Bernie Sanders rolled up a big victory in the Nevada caucuses Saturday.

With a little more than half the precincts reporting late Saturday, February 22, Sanders had more than 46 percent of the votes and a big lead in delegate equivalents.

No other candidate can take solace from the results. Joe Biden was in a distant second with 19 percent of the vote, and now must bet his whole campaign on the South Carolina primary on Saturday, February 29, where he hopes heavy support from blacks will give him a needed victory.

Pete Buttagieg came back down to earth after strong finishes in Iowa and New Hampshire. He was in third, with 15 percent.

Elizabeth Warren came in a weak fourth, with 10 percent.

Amy Klobuchar had only 4.5 percent, and no one else had more than 1 percent.

Mike Bloomberg did not contest Nevada, and is betting his campaign on a strong showing on Super Tuesday, which is Tuesday, March 3. He is limping, after a brutal beatdown in the Democratic presidential debate in Las Vegas on Wednesday, February 19.

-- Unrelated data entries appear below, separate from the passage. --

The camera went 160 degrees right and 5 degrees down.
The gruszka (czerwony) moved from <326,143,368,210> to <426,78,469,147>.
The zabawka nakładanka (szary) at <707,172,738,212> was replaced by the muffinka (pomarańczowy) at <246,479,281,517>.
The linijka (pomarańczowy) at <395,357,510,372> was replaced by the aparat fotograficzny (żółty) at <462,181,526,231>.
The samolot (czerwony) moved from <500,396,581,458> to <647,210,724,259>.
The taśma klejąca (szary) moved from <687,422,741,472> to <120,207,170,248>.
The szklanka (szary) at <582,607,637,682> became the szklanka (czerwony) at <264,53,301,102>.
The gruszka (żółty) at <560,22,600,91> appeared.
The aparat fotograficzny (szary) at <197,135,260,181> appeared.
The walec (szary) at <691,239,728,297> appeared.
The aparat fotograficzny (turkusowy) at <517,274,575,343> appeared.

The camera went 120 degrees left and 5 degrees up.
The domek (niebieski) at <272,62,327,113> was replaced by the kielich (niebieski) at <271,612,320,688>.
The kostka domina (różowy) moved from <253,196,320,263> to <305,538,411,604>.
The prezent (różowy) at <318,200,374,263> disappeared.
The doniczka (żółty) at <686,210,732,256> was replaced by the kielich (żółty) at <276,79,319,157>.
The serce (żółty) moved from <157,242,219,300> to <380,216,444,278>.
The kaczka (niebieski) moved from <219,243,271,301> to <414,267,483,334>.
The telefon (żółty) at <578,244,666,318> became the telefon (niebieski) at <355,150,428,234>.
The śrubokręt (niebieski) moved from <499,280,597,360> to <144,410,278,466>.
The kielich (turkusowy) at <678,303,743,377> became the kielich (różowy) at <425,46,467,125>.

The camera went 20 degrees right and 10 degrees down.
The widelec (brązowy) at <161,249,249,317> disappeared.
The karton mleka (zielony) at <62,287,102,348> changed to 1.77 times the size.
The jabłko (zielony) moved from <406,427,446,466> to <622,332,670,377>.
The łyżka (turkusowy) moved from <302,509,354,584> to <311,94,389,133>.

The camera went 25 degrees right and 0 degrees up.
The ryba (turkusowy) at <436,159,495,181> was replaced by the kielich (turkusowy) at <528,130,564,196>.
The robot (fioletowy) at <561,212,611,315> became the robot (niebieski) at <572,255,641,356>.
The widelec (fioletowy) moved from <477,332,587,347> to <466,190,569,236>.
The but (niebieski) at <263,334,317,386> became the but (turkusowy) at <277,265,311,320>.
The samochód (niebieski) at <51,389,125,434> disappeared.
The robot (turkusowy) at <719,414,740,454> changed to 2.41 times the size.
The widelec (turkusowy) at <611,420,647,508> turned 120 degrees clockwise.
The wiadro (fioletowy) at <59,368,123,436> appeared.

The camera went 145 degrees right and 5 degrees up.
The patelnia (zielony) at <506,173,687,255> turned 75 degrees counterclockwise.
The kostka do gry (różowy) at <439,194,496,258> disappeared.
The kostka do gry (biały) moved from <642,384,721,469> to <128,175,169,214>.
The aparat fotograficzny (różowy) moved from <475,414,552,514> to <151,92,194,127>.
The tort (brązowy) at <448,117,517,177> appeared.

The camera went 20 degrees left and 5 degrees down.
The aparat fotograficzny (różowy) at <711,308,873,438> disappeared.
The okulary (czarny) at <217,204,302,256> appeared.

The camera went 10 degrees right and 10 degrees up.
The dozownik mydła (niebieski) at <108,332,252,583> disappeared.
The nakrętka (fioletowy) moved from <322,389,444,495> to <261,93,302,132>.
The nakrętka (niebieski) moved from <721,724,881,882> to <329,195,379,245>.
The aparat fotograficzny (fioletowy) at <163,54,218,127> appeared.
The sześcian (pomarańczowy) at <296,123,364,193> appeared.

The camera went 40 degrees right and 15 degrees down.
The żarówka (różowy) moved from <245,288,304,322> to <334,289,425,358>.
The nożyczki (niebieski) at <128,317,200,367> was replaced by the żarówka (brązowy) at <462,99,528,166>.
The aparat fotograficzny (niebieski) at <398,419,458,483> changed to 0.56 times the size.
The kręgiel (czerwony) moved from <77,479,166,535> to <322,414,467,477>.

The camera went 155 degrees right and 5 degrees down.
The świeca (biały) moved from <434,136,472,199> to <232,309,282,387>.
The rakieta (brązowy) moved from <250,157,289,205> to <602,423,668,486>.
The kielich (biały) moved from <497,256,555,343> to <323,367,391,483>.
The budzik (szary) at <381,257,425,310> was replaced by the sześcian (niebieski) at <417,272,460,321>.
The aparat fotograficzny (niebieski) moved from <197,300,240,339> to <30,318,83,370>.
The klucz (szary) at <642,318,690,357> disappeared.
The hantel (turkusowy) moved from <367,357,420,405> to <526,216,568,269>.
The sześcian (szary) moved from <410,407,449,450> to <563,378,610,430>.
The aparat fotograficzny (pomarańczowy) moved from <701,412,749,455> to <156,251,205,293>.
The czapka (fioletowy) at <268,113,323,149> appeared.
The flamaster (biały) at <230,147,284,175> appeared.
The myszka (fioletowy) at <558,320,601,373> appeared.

Results from Nevada were trickling in as of about 3 a.m. Eastern time on Sunday, February 23, but analysts were confident that Sanders would claim victory by a large amount. (Nevada vote counters were having trouble reporting results using jammed telephone lines.)

The final showing of Biden, Buttagieg, and Warren was less certain.

Some analysts are suggesting that Sanders, after narrowly winning the popular vote in Iowa and winning the New Hampshire primary outright, may have enough momentum that he can’t be caught.

Sanders is not popular among Democratic Party heavyweights worried that his socialist agenda would not play well in November against President Donald Trump. Some have floated the possibility that Sanders might end up winning the highest number of votes in the Democratic primaries without securing a majority of delegates, which could lead to a brokered convention leading to someone else winning the nomination on the second ballot or later.

While that possibility is talked about during every presidential election cycle, the last so-called brokered conventions took place in 1952, when neither eventual nominee got a majority of votes from delegates on the first ballot.

The last time a candidate entered a major party convention without a majority of delegates committed was 1984, but Walter Mondale easily won on the first ballot with the support of so-called superdelegates, which include elected officials and party officials who are not pledged to vote for a specific candidate.

Sanders has argued that the candidate who gets the highest number of votes during the primaries should be the candidate who wins the nomination, even if he doesn’t secure an outright majority of committed delegates before the convention.